**** Data to process
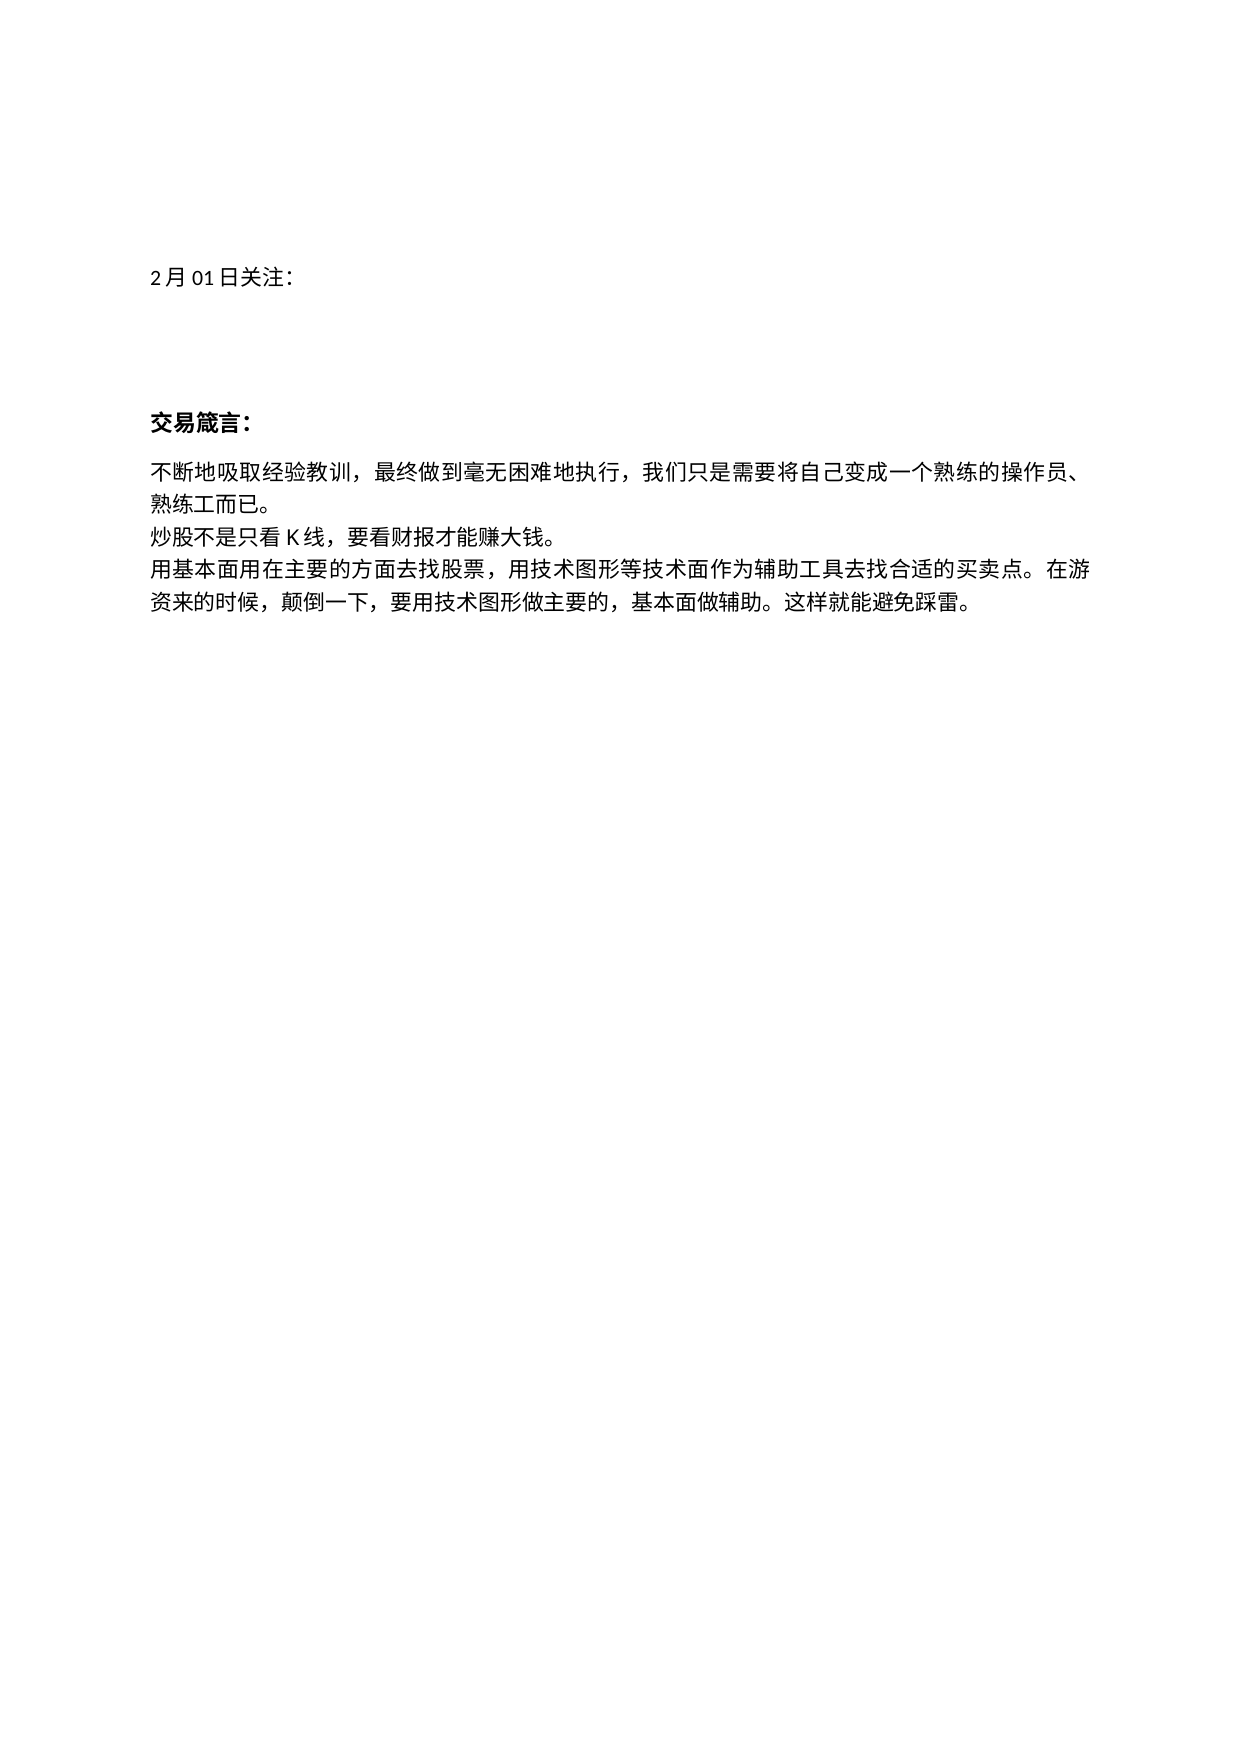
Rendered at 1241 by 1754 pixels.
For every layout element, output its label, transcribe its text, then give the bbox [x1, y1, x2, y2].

text 用基本面用在主要的方面去找股票，用技术图形等技术面作为辅助工具去找合适的买卖点。在游资来的时候，颠倒一下，要用技术图形做主要的，基本面做辅助。这样就能避免踩雷。 [150, 552, 1090, 617]
text 交易箴言： [150, 389, 1090, 454]
text 不断地吸取经验教训，最终做到毫无困难地执行，我们只是需要将自己变成一个熟练的操作员、熟练工而已。 [150, 454, 1090, 519]
text 2月01日关注： [150, 259, 1090, 292]
text 炒股不是只看K线，要看财报才能赚大钱。 [150, 519, 1090, 552]
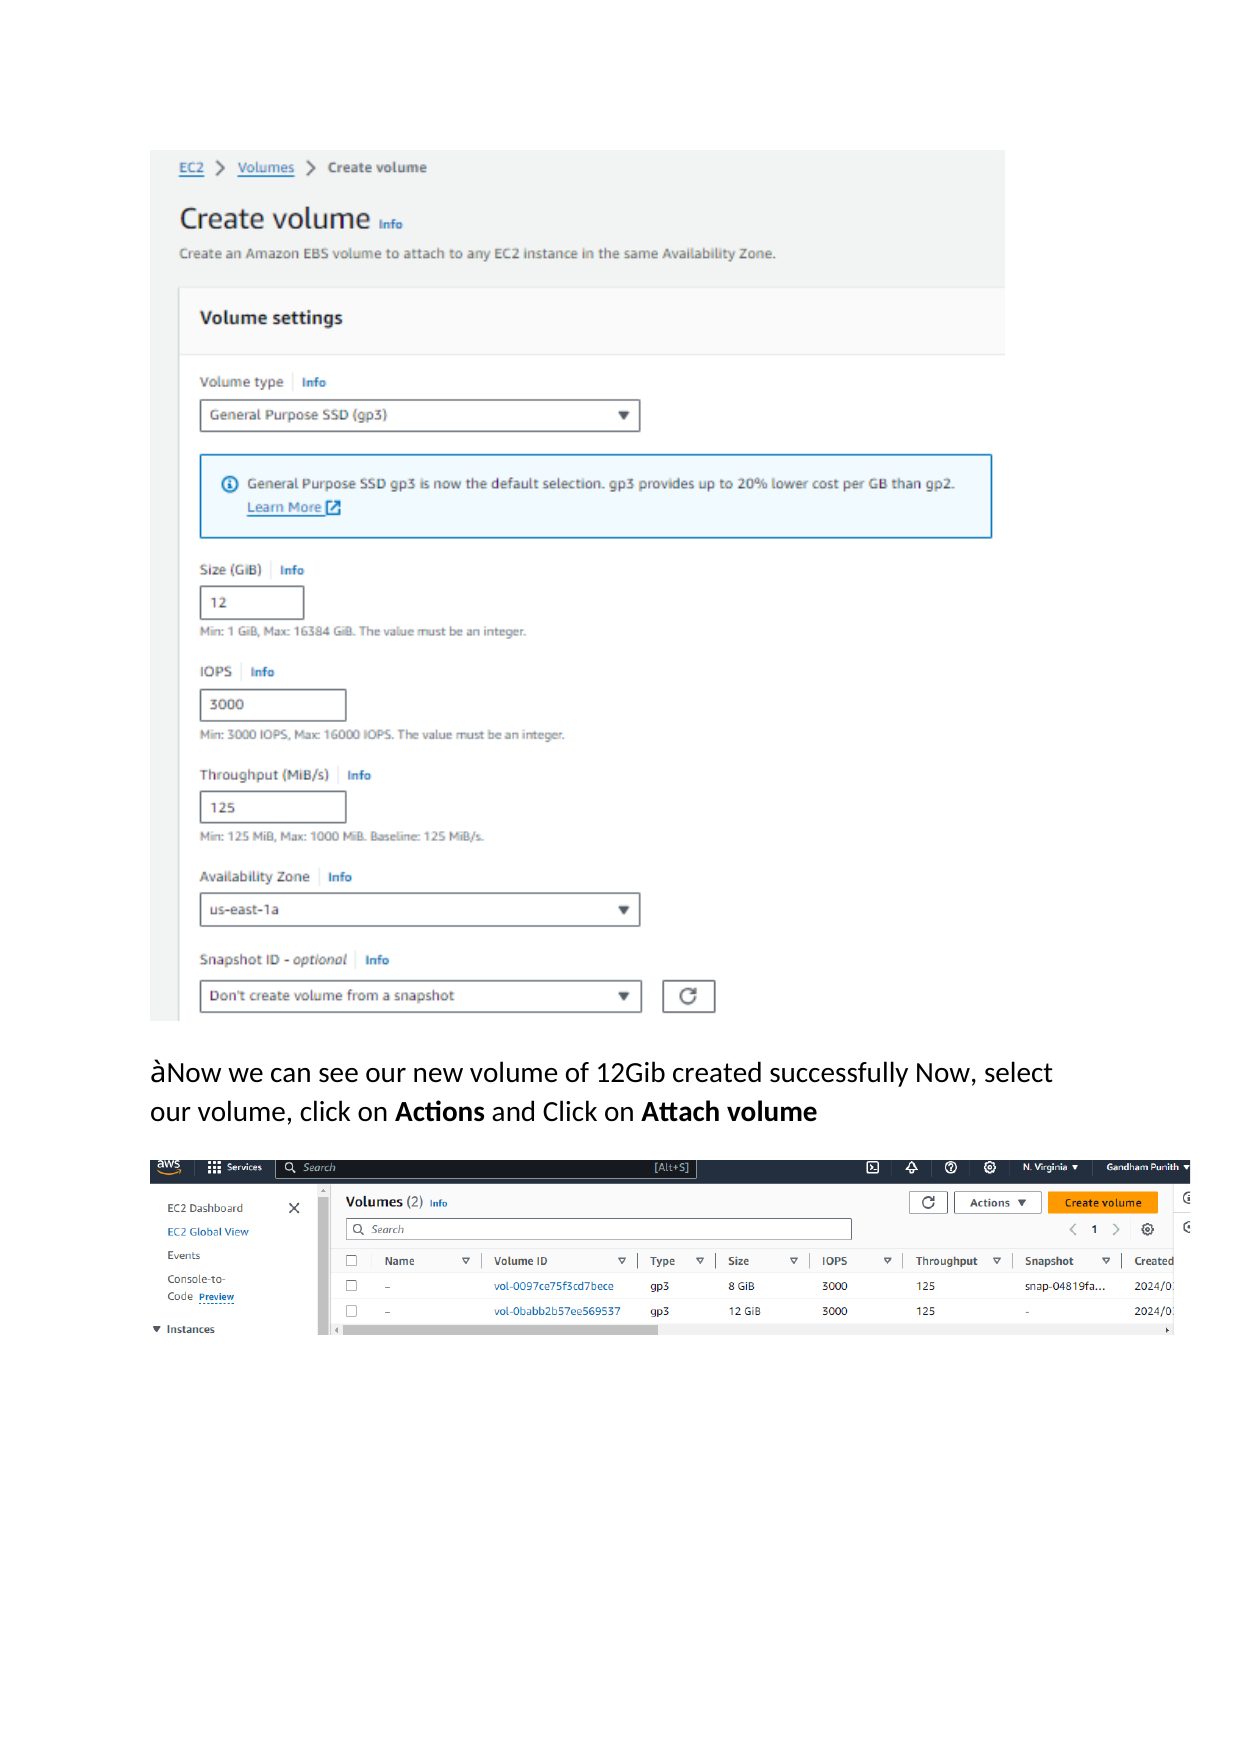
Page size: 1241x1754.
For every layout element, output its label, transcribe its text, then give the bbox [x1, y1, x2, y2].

picture [150, 150, 1005, 1021]
picture [150, 1160, 1191, 1335]
text àNow we can see our new volume of 12Gib created successfully Now, select our volume, click on Actions and Click on Attach volume [150, 1051, 1090, 1129]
********
Your task: Beginning with the line that contains "Page size: 1241x1754.", output each line of the listing above through the last one, exactly and with nothing added.

Written response:
Page size: 1241x1754.
For every layout element, output its label, transcribe its text, then give the bbox [x1, y1, x2, y2].

picture [150, 150, 1005, 1021]
picture [150, 1160, 1191, 1335]
text àNow we can see our new volume of 12Gib created successfully Now, select our volume, click on Actions and Click on Attach volume [150, 1051, 1090, 1129]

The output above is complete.